Positivity and faith in the process are the best foundations here. Having said that, the fact that a desirable outcome might simply not be possible should also not be ignored. A negative outcome is necessary to best prepare us for avoiding it in the future. While it might be counterproductive to focus on these bad scenarios, an objective analysis of your risks will come in handy in any line of work.
For example, rather than worrying about a potential redundancy, channel your energy towards looking at alternative ways to make a living. When making plans, focus on the immediate future. The further ahead you leap in your planning, the murkier the waters get and, therefore, the more intimidating the distant future you try to grasp.
2/ Do not believe everything you think
Our thoughts and feelings are created by our mind. So, the reality we live in is not just the objective circumstances we are surrounded by, but also all the feels and filters of perception. Unfortunately, the human brain is programmed to exaggerate and paint the most extreme scenarios. This is a deeply seated evolutionary trait which goes back to our prehistoric ancestors, whose survival was based on assuming danger even where there was none to be found and there was little scope for new experiences.
Positive mindset is a mental muscle that should be exercised to help us nip those negative thoughts in the bud.
Our task is to learn to draw the line for where our objective reality ends and our imagination begins. This is the foundation of a positive mindset. “Focus on the good things” is a mental muscle that can be trained just like any other. It can and should be exercised to help us nip those negative thoughts in the bud.

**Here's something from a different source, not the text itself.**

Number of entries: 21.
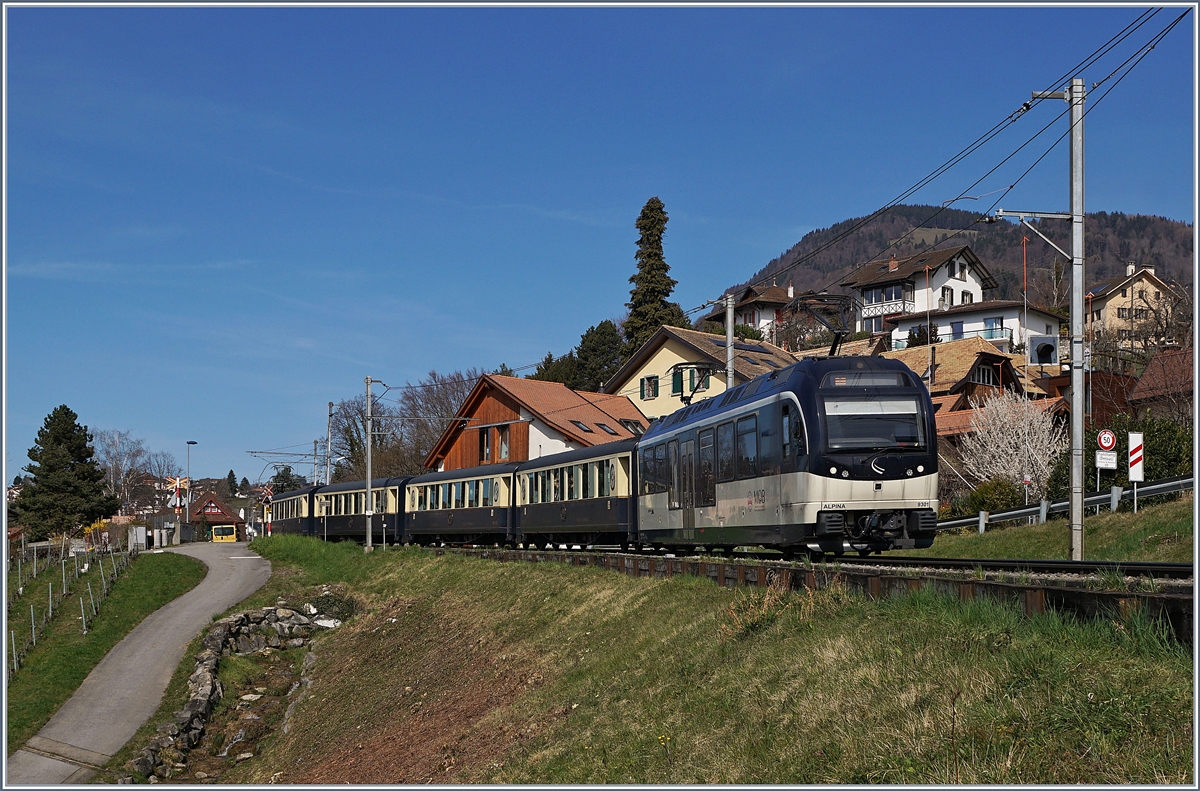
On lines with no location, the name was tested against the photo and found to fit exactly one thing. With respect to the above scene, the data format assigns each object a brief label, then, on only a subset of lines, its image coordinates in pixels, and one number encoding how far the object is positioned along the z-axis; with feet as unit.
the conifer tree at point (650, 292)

It is not just that excessive anxiety hasn’t done anyone any good. By ruminating we emotionally invite those situations to take place. We end up grieving the things we have not even lost, reacting to events which have not yet taken place. While this might be an acceptable reaction to a well-orchestrated fictional plot in your favourite book, it is a whole other matter when it amplifies your own unfounded fear and sense of being threatened.
3/ Stay in the moment
It is not confidence that is the opposite of uncertainty but presence in this moment. Rather than focusing on something daunting or simply unknown in our future, we can instead concentrate on our breath and the physical sensations in our body.
Even when we lose control, we are always have our valuable attention to come back to. It is up to us what we direct it to: whether it is your endless chain of social media notifications, fantasies around your future or the things happening in your present. By returning to the here and now we reclaim our peace and install a healthy impartiality to external worries.
4/ Seek stability within yourself
The Stoics would have suggested to rely on the things you can control. As you might suspect, the only area of our life which we do have such control over is ourselves. We can control our thoughts, words, behaviour but never the lives of others and external circumstances. Romanian poet Paul Celan believed that all the most important decisions should be taken by ourselves.
This mindset is key to appreciating the wisdom of the ancient Indian rishis who believed that any certainty is negative. According to these ancient sages, a desire to organise our future makes life akin to an automatic mechanism. Only the unknown can make people turn on their intellect, creative abilities and intuition. Only ambivalence can lead to technological innovation and the creation of phenomenal art, transformational music and genius literature.